I was assigned to photograph "Read Across America" at Learning Ally in Palo Alto during a week-long marathon of reading and recording. The event was to help build a library of audio books for use by the visually impaired and readers with disabilities such as dyslexia. Mimi (the recorder) and Pat (the reader) were from the paper's service area, so these were the two most important volunteers.
When I first arrived, I immediately went looking for a location where they both could be photographed at once. I was pleased to find this work area complete with a window facing into to recording booth and a window overlooking the parking lot. Normally such a window would be a major problem because it would be nearly impossible to balance the bright exterior sun with any form of interior speed light illumination. As luck would have it, the weather was misty and dark, and therefore a much closer match to the output of my flashes.
I now had four exposure areas to address:
- The inside of the recording booth,
- The outer office,
- The window on the parking lot, and
- The LCD Monitor.
First, there was the recording booth. When I looked inside the recording booth, I decided I could could narrow the beam of my flash and run it stright up to the ceiling. This would hopefully prevent any stray light from scattering around in the background. For the most part it worked, but you can see a little leaked out and lit the top right edge of the window frame. I gelled the flash with the CTO Full equivalent that comes with the speed light because I wanted to give some color separation between the interior and the exterior, should the paper print the image in color. Here's the first test shot.
If you're wondering about the dark, round shadow at the bottom, it's the lens hood. I used the on-camera flash in the commander mode to make this first test. If you see a shadow like this, it probably means that your on-camera commander has been programmed to contribute to the flash exposure, as was the case here. When I saw it, I decided to ignore for the time being, since I was only interested in the interior of the recording booth.
Next, I added an on-camera SB-800 in the commander mode, and put Mimi and Pat into position. After some experimentation, I aimed the on-camera flash straight up to minimize any glare on the LCD screen and the recording booth window. I also closed the blinds a little bit more.

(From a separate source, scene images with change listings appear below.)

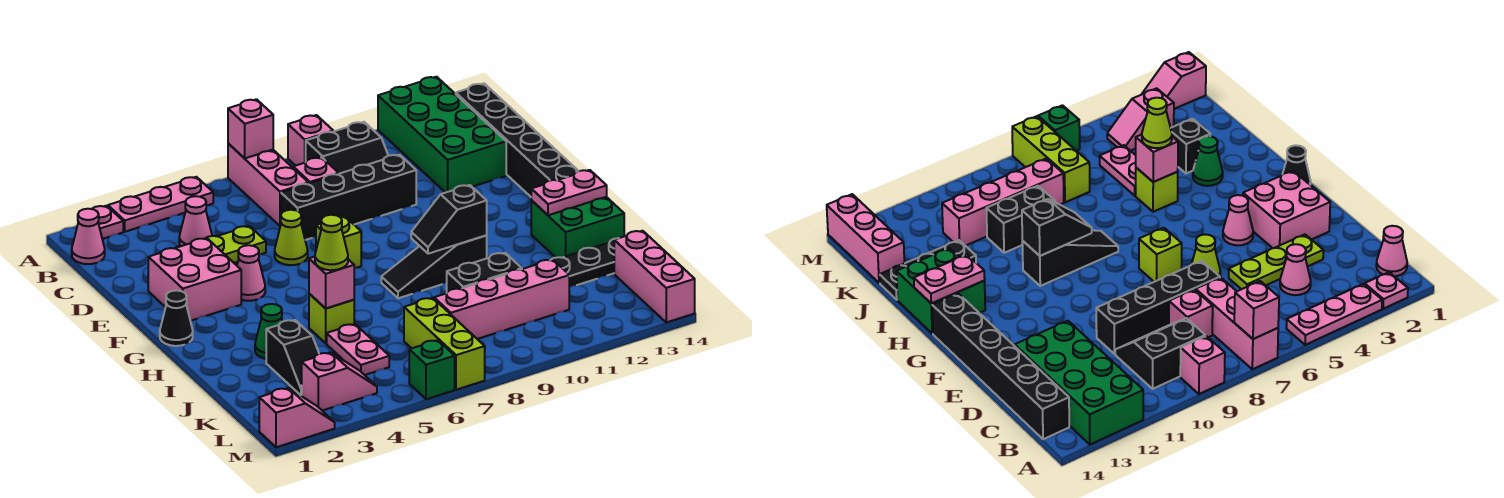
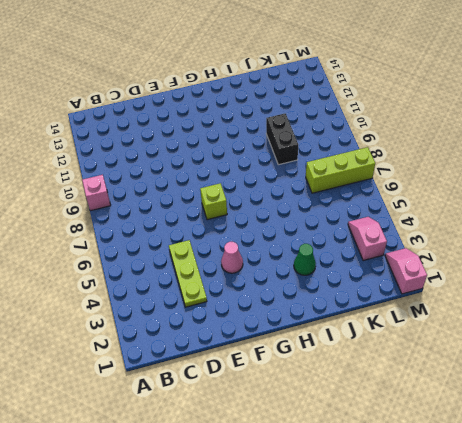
none -> pink plate A2 level 1
none -> pink plate A3:A5 level 1
none -> pink brick A7:C7 level 1
none -> green brick A12:D13 level 1

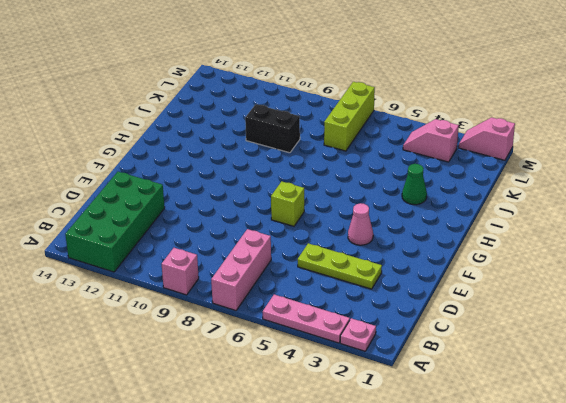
none -> pink cone B1 level 1
none -> black slope B9:C10 level 1 top B
none -> black brick B14:G14 level 1
none -> pink cone C4 level 1

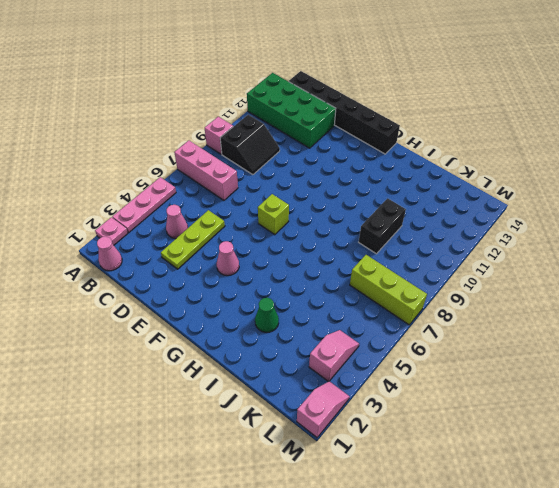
none -> pink brick C8 level 1
none -> black brick D7:D10 level 1
none -> pink brick E2:F3 level 1
none -> lime cone E6 level 1

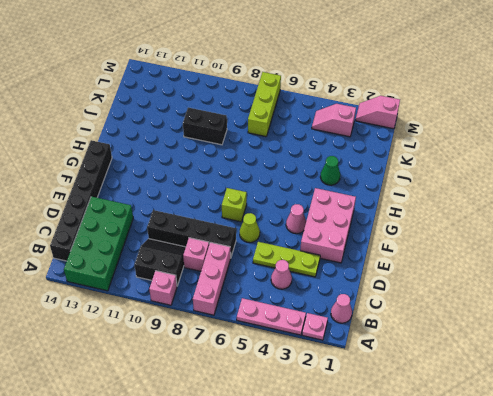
pink brick E2:G3 level 1 -> pink brick E2:F3 level 1
none -> black cone G1 level 1
none -> black slope H8:H10 level 1 top 10
none -> green brick H13:I14 level 1
none -> lime brick I5 level 1

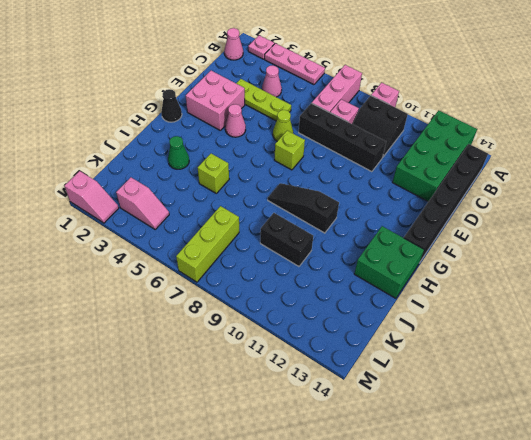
none -> black slope J3:K3 level 1 top J
none -> pink plate J5:K5 level 1
none -> black plate J12:J14 level 1
none -> pink brick K8:K11 level 1

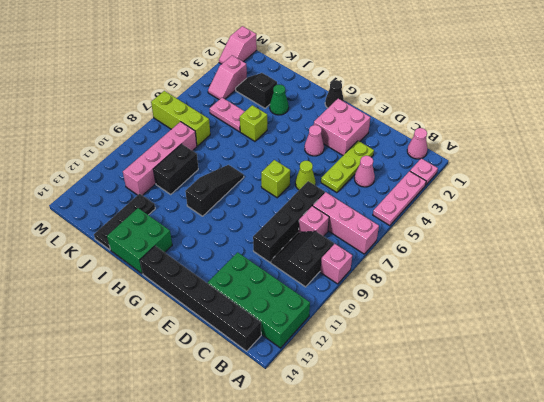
none -> pink brick K14:M14 level 1
none -> green brick M6 level 1
none -> pink brick A7 level 2
none -> black slope H9:H10 level 2 top 10

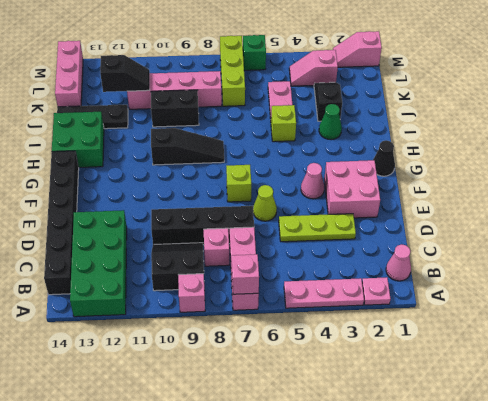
black slope K11:K12 level 2 top 12 -> black slope H9:H10 level 2 top 10
none -> pink cone C4 level 1
none -> pink plate H13:H14 level 2
none -> pink brick I5 level 2
none -> lime cone I5 level 3

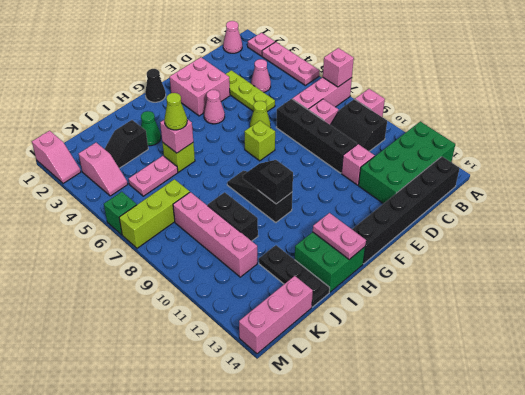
pink brick D11 level 1 -> none

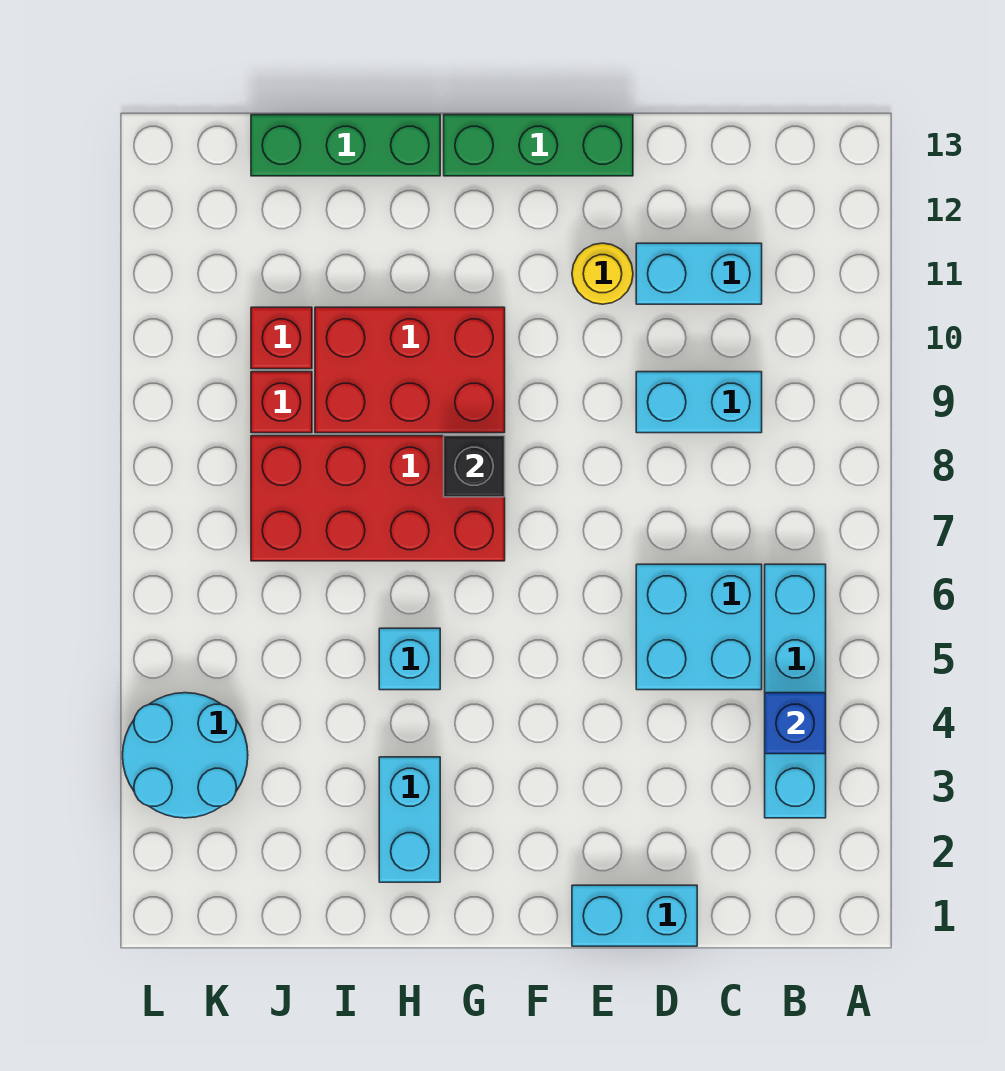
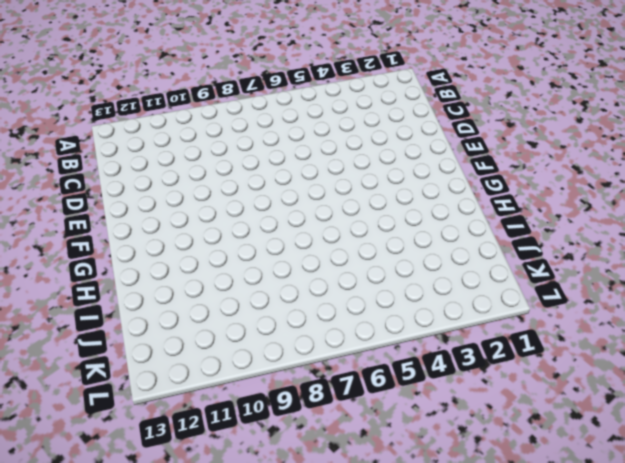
none -> cyan brick B3:B6 level 1
none -> cyan brick C5:D6 level 1
none -> cyan brick C9:D9 level 1

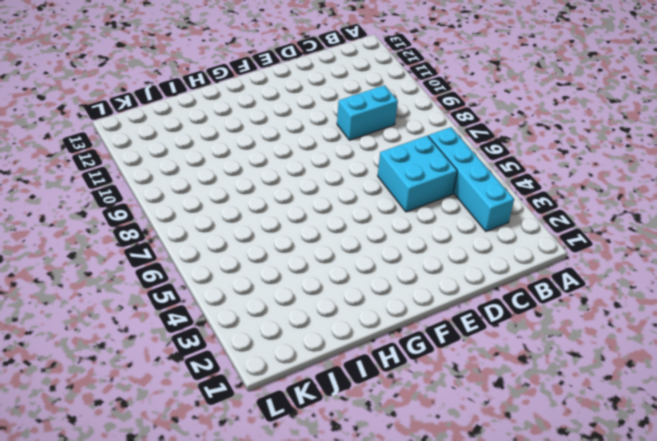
none -> cyan brick C11:D11 level 1
none -> cyan brick D1:E1 level 1
none -> yellow round brick E11 level 1

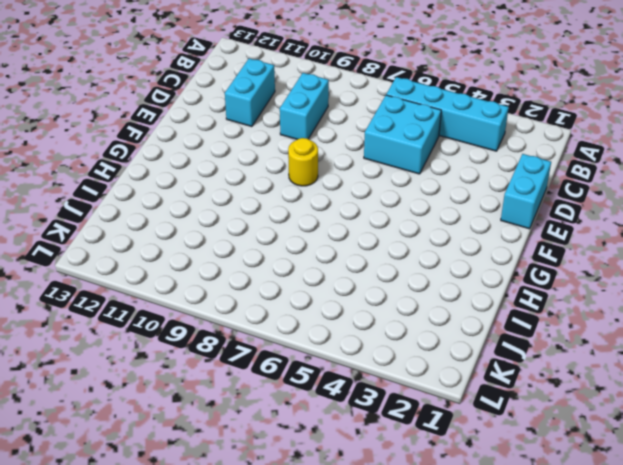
yellow round brick F8 level 1 -> yellow round brick E11 level 1
none -> green brick E13:G13 level 1
none -> red brick G7:J8 level 1
none -> red brick G9:I10 level 1

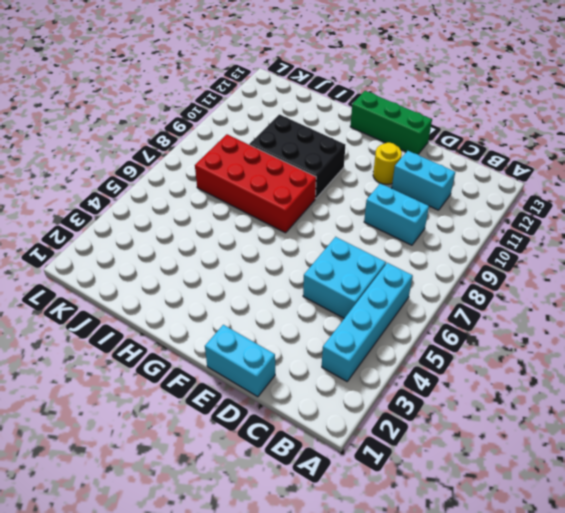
black brick G9:I10 level 1 -> red brick G9:I10 level 1
none -> cyan brick H2:H3 level 1
none -> cyan brick H5 level 1
none -> green brick H13:J13 level 1

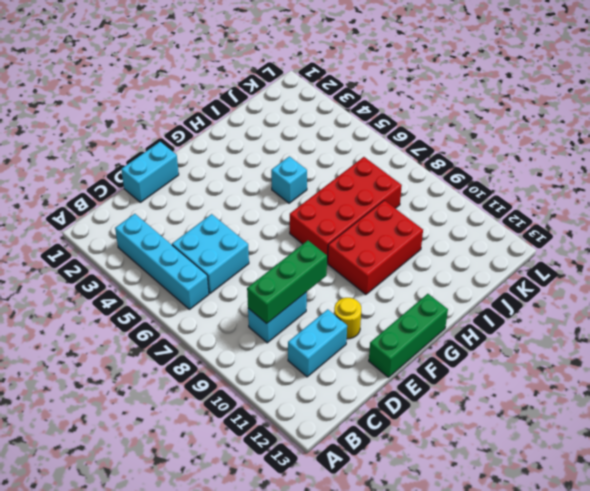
green brick C9:E9 level 2 -> green brick H13:J13 level 1
none -> cyan brick H2:H3 level 1
none -> red brick J9 level 1
none -> red brick J10 level 1

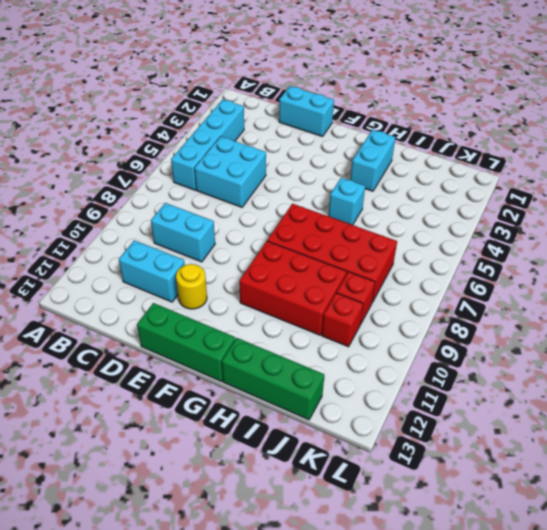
none -> cyan round brick K3:L4 level 1
none -> blue brick B4 level 2
none -> black brick G8 level 2

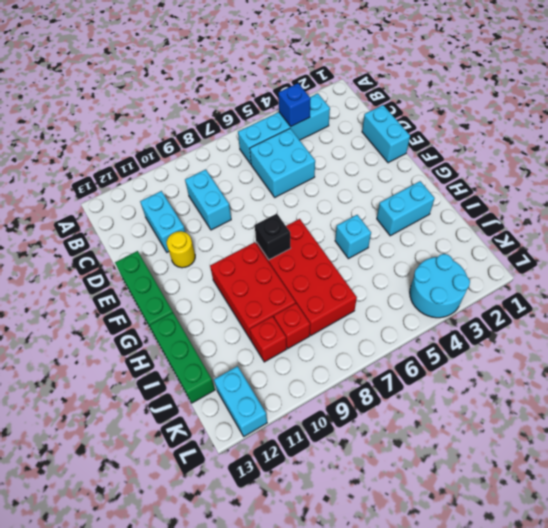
cyan brick K12:L12 level 1 -> none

Remember that my camera is still set to 1/250 of a second, so the ambient room light is not contributing to the exposure.
You can also see that Mimi's head seems to blend in with the LCD panel, making it difficult to separate her from the background. So for the next shot, I moved her back slightly so that her the blinds would serve as a background for her head.
Now for the trick shot. I asked that the office lights be turned off for two minutes while I made the final photograph. Once they were off, I changed the shutter speed from 1/250 to 1/20, a lucky guess. This increase in exposure time would affect the two continuous light sources: the parking lot and the LCD monitor. I reasoned that the monitor was visually more important to the photo than the parking lot. Here again, is the final shot.
You can see that the parking lot is overexposed, but not to the point of distraction. But the colors on the LCD is now bright and full of detail. While there is a hint of glare (you can see the reflection of Mimi's sweater in the recording booth window), it is pretty much under control.
This was another 15 minute photo, with very little "dead time" in either the front end or the back end. I was glad to be out of there, and I suspect they were too.
By the way: Be sure to pick up after yourself. If you look on Mimi's desk, you will see the dome diffuser from my SB-800, complete with gaffer tape stitches, sitting exactly where I left it.